Criada por dois norte-americanos há 11 anos, a idéia era possibilitar uma espécie de variedade do snowboard, sem neve, no equipamento que lembra um skate adaptado, mas com rodas diferentes. Conforme os adeptos, dependendo do declive do terreno, a velocidade pode chegar até 50 Km/h.
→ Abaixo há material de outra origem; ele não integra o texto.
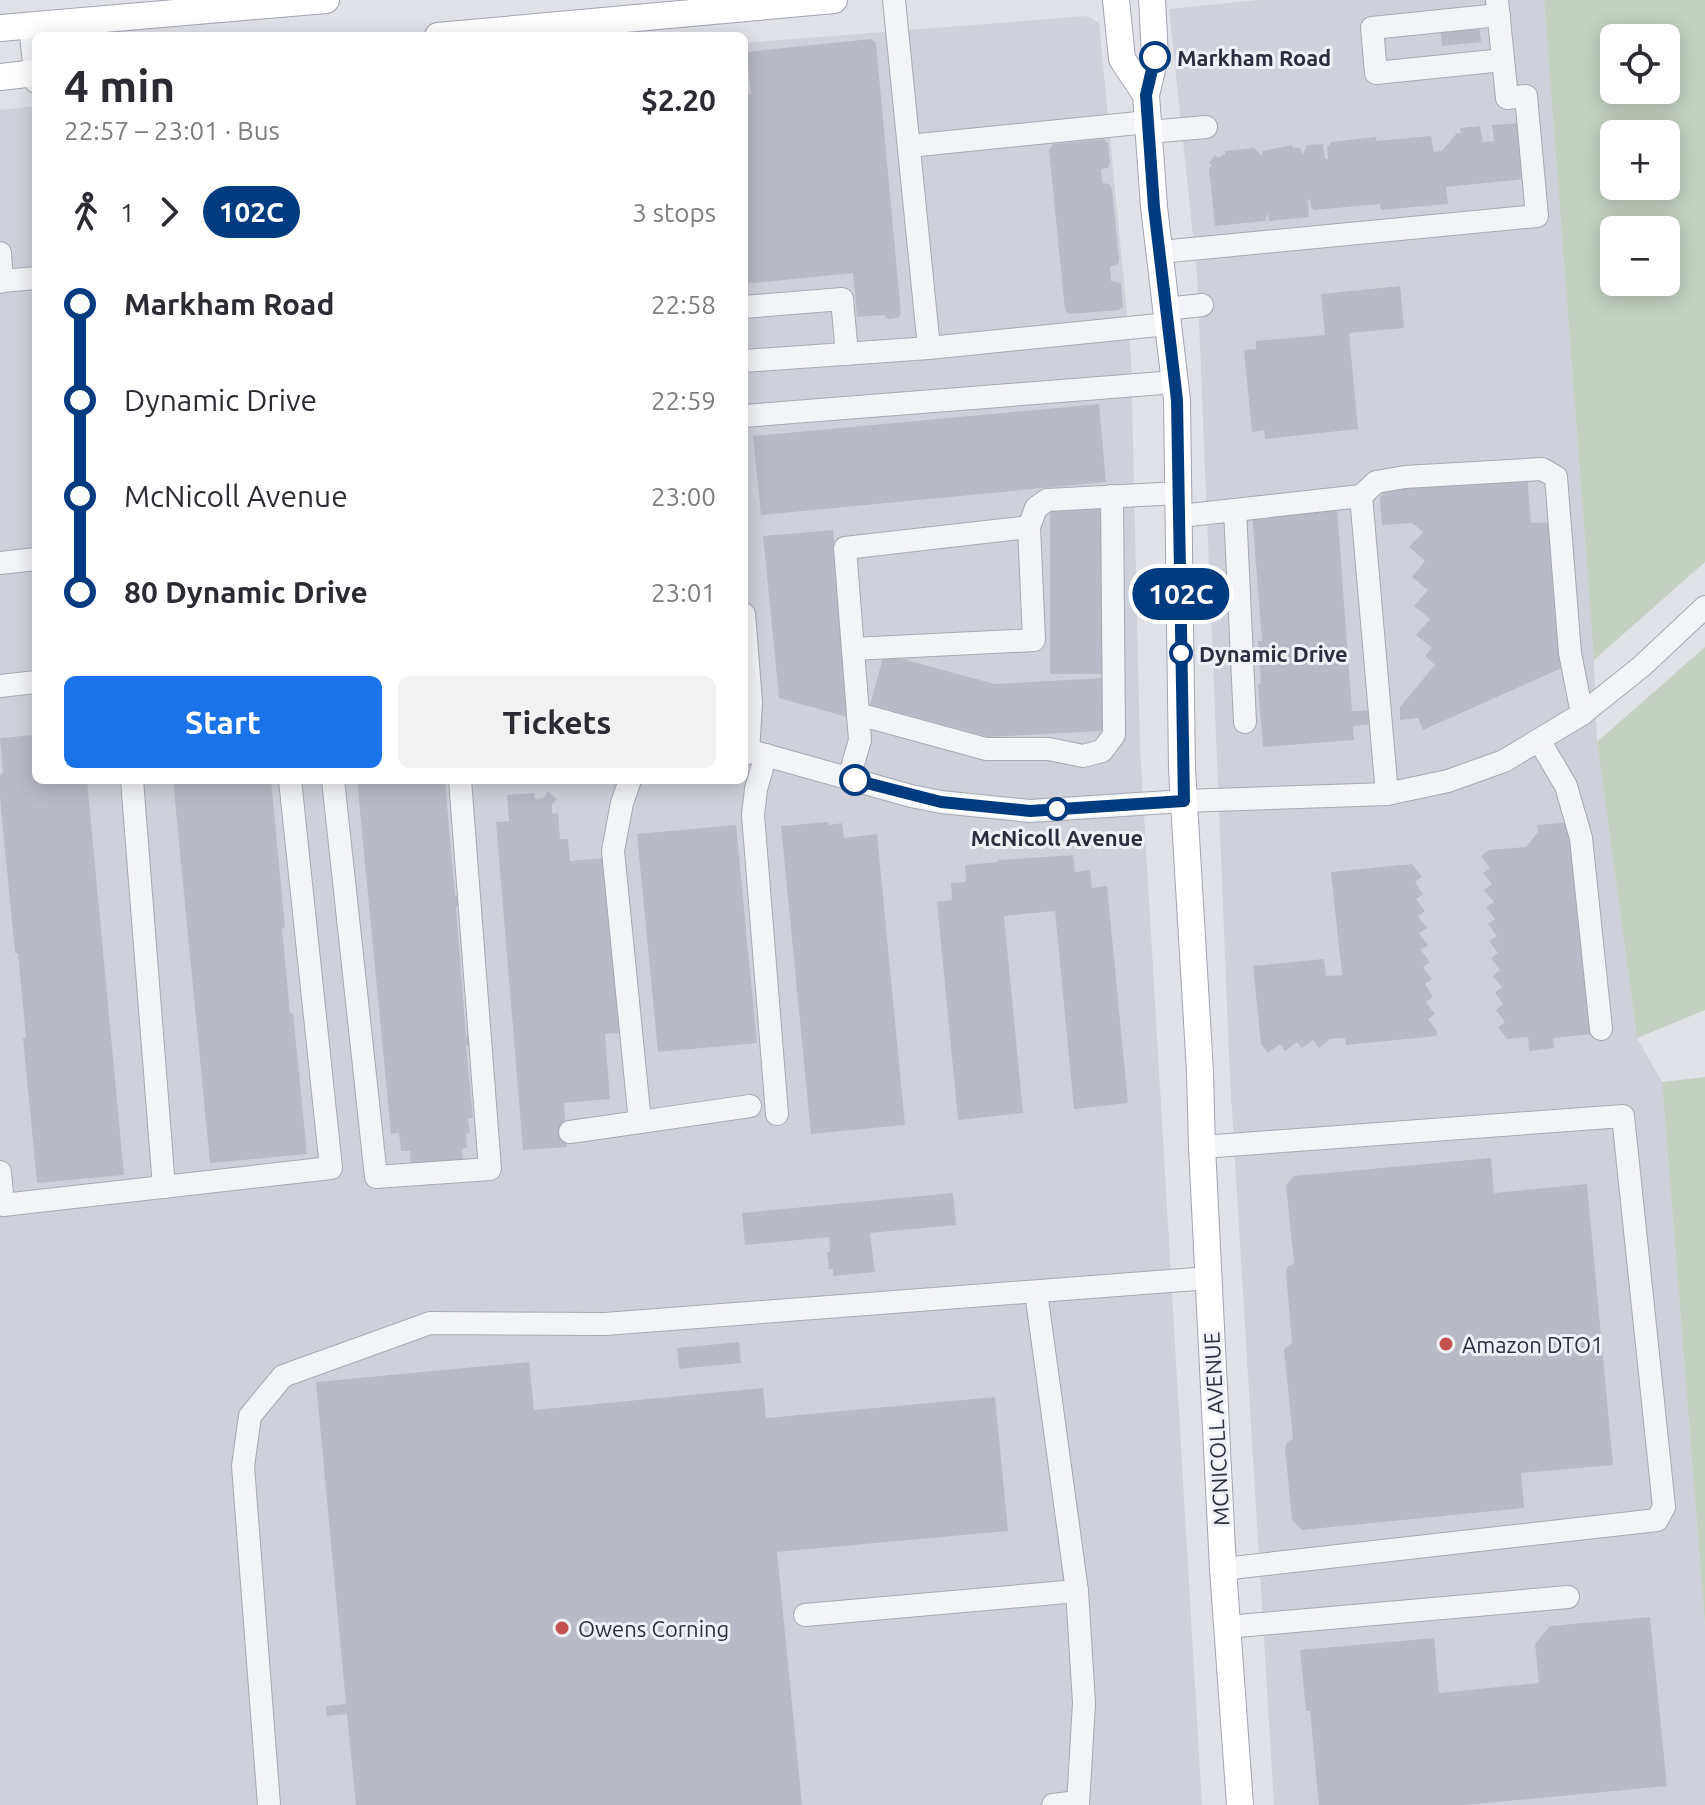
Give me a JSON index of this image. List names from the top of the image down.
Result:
{
  "streets": {
    "main road": ["MCNICOLL AVENUE"]
  },
  "places": [
    "Markham Road",
    "Dynamic Drive",
    "McNicoll Avenue",
    "Amazon DTO1",
    "Owens Corning"
  ],
  "lines": ["bus line 102C"],
  "page": {
    "on_map": "102C",
    "map_buttons": ["+", "−"],
    "heading": ["4 min", "22:57 – 23:01 · Bus", "$2.20"],
    "legs": ["1", "102C", "3 stops"],
    "list": [
      {
        "name": "Markham Road",
        "value": "22:58"
      },
      {
        "name": "Dynamic Drive",
        "value": "22:59"
      },
      {
        "name": "McNicoll Avenue",
        "value": "23:00"
      },
      {
        "name": "80 Dynamic Drive",
        "value": "23:01"
      }
    ],
    "buttons": ["Start", "Tickets"]
  }
}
Sem contar os itens de segurança básicos, como joelheira, capacete e cotoveleira, o skate pode custar de R$ 600 (nacional) a R$ 1,5 mil (importado).
Praticante do mountain board em Londrina há cerca de um ano, o engenheiro agrônomo Roberto Alves de Oliveira, 33 anos, disse que aproveita a profissão para descobrir novas áreas para a aventura. ''E assim a gente vai a outros vales e até fazendas duas, três vezes por semana'', explicou.
Com o equipamento adquirido há somente duas semanas, o advogado Fábio Martin, 30, comentou que espaços para esse tipo de diversão não faltam em Londrina. Segundo ele, porém, há ressalvas: ''Alguns que a gente visita, como o Vale do Rubi ou mesmo o Zerão, estão muito mal cuidados''. (J.G.)